Teenagers are increasingly delaying having sex until they are older, according to a new HSE study on young people's sexual behaviour.
The study, carried out by the HSE's Crisis Pregnancy Programme, found that 15pc of 18 to 25-year-olds in 2010 said they had not yet had sex, compared to 13pc of the same age group in 2003.
The survey, which spoke to 3,000 adults in 2010 showed that the overall average age of first sex has risen for girls, who on average are waiting until they reach 18.
Professor Hannah McGee, of the Royal College of Surgeons said she was encouraged by the findings, “particularly at a time when teenagers and young people are under increased pressure to become sexually active".
Twenty eight per cent of boys said they had had sex before the age of consent at 17 years, as did 17pc of girls.
According to the report, 89pc of 18 to 25-year-olds used contraception the first time they had sex, with that figure falling to 80pc for 26 to 35-year-olds, and 61pc of 36 to 45-year-olds.
The report also showed that women under 25 who became pregnant were more likely to see it as a “crisis” compared to 2003. Sixty six per cent of women in that age cohort saw getting pregnant as a crisis, compared to 52pc in 2003 were likely to see it as a crisis than in 2003.
Twenty four percent of all women who regarded their pregnancy as a crisis said they were “too young”, compared to 20pc in 2003.
Dr Stephanie O'Keefe, the director of the Crisis Pregnancy Programme, suggested this shift may be linked to cultural changes in the way women see the most desirable age to have a baby.
"The proportion of women reporting pregnancy was a crisis for financial reasons increased from 2pc in 2003 to 9pc in 2010, which is reflective of the economic climate," she said.
The report also showed that parents are playing a lesser role in sex education than in 2003, down 10pc to 72pc. Half of those surveyed received sex education in school only and 32pc both in school and at home.
Just 41pc knew about the 72-hour window in which the morning-after pill (an abortifacient) can be taken effectively. More are also being screened for sexually transmitted diseases, with 20pc of men and 32pc of women tested for infections other than HIV.
Some 14pc of these tests resulted in a positive diagnosis.

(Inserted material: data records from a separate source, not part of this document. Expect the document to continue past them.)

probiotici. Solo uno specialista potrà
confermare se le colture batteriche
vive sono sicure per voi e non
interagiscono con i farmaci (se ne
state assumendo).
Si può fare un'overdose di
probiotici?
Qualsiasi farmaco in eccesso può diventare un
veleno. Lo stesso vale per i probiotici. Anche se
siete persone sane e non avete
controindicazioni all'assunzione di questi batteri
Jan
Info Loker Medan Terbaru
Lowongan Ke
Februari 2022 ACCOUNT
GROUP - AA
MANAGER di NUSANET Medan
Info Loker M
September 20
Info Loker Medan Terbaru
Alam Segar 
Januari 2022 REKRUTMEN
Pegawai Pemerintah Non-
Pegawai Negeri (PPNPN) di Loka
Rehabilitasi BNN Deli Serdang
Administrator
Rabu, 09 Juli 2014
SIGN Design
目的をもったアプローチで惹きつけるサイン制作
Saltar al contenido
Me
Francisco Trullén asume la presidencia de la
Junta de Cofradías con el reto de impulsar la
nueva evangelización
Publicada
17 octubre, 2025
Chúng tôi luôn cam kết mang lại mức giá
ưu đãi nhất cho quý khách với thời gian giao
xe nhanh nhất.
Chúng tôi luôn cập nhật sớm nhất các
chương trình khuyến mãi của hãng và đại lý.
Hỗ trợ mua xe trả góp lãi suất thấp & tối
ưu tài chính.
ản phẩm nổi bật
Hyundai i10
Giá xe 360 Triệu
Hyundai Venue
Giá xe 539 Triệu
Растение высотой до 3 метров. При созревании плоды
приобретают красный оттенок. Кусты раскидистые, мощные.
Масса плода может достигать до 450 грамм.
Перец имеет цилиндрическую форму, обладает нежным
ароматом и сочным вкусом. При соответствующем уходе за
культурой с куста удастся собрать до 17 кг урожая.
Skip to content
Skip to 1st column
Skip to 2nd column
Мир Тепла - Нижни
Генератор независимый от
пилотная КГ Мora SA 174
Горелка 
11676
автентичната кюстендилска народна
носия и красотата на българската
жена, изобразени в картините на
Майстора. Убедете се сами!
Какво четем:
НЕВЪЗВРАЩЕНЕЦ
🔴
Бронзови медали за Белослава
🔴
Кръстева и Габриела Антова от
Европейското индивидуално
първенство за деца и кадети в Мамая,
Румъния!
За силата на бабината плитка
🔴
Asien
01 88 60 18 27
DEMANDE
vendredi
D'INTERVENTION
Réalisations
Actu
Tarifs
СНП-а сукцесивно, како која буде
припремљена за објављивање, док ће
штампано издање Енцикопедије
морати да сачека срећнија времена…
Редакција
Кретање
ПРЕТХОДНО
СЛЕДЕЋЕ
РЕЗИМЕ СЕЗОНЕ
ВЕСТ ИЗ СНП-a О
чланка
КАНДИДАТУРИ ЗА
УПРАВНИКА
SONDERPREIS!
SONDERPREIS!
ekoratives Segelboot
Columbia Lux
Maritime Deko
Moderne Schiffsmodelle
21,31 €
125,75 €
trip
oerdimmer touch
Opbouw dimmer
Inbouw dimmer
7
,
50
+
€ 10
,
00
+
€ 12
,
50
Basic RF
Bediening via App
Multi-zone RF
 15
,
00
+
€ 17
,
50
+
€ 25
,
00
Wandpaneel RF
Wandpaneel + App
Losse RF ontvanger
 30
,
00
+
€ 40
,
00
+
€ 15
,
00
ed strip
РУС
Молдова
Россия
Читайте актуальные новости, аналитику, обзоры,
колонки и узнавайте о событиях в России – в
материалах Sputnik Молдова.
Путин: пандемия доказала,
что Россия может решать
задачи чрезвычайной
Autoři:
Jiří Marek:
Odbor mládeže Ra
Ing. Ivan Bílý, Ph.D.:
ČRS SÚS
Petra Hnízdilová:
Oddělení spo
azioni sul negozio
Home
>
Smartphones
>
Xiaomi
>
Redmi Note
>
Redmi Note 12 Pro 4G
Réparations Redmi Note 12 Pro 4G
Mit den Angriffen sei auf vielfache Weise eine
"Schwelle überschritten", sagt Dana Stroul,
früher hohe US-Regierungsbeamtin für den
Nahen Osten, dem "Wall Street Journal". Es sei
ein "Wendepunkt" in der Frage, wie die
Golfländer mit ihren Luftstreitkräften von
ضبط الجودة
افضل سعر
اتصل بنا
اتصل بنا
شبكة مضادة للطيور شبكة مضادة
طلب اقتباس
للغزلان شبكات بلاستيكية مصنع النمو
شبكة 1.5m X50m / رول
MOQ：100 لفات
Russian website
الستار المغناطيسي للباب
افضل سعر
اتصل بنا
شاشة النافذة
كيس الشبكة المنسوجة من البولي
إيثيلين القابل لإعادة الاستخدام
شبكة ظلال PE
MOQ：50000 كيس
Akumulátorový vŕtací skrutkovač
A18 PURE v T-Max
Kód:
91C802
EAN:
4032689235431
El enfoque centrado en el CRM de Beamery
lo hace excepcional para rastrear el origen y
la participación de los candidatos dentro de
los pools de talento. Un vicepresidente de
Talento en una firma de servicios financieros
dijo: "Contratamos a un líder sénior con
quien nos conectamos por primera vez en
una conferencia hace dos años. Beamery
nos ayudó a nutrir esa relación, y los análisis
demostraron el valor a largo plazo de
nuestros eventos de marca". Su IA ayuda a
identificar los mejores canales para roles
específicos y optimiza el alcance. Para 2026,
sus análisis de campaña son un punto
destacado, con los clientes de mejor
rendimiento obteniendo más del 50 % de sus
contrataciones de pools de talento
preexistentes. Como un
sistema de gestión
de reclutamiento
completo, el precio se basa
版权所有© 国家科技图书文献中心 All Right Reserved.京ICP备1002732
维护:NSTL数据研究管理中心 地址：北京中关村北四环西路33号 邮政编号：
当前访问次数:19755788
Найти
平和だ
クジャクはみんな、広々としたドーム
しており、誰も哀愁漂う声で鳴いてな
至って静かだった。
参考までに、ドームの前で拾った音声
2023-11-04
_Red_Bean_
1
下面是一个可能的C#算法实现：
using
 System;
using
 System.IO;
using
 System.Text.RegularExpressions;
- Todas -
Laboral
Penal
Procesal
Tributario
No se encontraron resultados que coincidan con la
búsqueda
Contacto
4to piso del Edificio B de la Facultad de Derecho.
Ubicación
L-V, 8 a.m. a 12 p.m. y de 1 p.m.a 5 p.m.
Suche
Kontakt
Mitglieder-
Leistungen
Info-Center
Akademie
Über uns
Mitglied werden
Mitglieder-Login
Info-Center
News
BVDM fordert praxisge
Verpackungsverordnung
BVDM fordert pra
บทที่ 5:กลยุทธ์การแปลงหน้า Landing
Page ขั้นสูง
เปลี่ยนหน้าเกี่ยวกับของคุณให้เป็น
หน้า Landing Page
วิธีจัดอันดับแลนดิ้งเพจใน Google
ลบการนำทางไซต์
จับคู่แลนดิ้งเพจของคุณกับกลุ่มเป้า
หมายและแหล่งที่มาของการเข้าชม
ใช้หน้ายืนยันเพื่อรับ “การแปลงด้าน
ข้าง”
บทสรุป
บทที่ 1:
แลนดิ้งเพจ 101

Research conducted by the ESRI in 2006 showed that the average age of first sexual intercourse for teenagers was 17. It showed that less than one-third of young adult men (18-24 year olds) and 22 per cent of young women say they had sex before the age of 17.
Responding to those findings at the time, Professor McGee said it was “a myth” that most teenagers were having sexual intercourse at an earlier age.
The findings were part of a campaign by the Crisis Pregnancy Agency, b4udecide, designed to to encourage young people to wait longer before having sex.
The research also showed that nearly a third of teenage girls and eight per cent of boys have come under pressure to have sex before they are ready and that teenagers who do have sex early are more likely to become pregnant and to contract a sexually-transmitted disease.
Apart from the other dangers linked to early sex, “Young people who had sex at an early age were also more likely to express regret – to say that they wished they waited longer,” Prof McGee said.